## YOUR GOAL:
Using the data below, output the first line and every line after it up to and including the line containing "KONDA v. FLEX LOGIX TECHNOLOGIES, INC.7", exactly as written and with nothing added.

(Transcribed page contents)

● ● ●

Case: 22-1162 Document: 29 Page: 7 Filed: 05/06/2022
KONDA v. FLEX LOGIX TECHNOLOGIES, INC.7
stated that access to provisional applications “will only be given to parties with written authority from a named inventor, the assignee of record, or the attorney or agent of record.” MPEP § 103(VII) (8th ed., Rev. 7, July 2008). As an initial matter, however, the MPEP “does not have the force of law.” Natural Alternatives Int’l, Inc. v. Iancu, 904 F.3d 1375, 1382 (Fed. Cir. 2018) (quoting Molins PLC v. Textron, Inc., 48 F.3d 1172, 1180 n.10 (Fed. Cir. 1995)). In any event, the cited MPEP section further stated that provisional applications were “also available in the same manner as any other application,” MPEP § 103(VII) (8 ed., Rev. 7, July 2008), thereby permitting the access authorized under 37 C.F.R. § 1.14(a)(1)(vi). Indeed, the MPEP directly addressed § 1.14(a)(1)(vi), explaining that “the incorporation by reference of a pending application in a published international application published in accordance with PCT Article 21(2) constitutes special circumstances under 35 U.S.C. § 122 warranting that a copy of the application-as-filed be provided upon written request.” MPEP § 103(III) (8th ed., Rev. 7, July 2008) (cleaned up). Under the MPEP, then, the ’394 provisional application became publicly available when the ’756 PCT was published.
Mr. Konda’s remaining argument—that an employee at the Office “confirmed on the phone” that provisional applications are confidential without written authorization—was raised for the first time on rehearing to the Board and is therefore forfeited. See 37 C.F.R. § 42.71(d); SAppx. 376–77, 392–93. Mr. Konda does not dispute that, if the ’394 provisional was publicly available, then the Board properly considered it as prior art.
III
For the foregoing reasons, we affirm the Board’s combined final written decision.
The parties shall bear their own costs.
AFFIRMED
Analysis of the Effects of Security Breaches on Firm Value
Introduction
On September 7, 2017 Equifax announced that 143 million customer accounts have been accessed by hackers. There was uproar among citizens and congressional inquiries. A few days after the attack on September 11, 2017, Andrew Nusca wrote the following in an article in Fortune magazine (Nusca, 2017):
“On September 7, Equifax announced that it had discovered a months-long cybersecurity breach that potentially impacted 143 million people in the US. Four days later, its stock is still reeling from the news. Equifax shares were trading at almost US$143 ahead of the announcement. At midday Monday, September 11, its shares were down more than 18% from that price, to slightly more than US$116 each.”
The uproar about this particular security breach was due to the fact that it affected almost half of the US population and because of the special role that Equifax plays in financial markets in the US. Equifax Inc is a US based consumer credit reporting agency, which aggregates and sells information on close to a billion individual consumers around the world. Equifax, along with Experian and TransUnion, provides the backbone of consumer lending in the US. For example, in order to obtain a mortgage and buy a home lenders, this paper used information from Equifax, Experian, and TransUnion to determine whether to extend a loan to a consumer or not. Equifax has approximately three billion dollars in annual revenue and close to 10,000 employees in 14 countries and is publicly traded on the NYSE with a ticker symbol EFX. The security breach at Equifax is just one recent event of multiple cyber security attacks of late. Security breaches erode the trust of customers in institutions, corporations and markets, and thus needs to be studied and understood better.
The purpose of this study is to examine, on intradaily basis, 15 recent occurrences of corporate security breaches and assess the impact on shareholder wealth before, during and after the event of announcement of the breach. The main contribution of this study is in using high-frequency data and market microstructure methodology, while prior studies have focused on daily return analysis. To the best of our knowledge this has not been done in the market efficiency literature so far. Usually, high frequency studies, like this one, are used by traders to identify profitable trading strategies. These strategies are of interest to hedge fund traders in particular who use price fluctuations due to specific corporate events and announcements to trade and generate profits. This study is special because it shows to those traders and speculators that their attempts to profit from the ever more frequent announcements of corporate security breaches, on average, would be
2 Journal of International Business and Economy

● ● ●

## ANSWER TO THIS TASK:
Case: 22-1162 Document: 29 Page: 7 Filed: 05/06/2022
KONDA v. FLEX LOGIX TECHNOLOGIES, INC.7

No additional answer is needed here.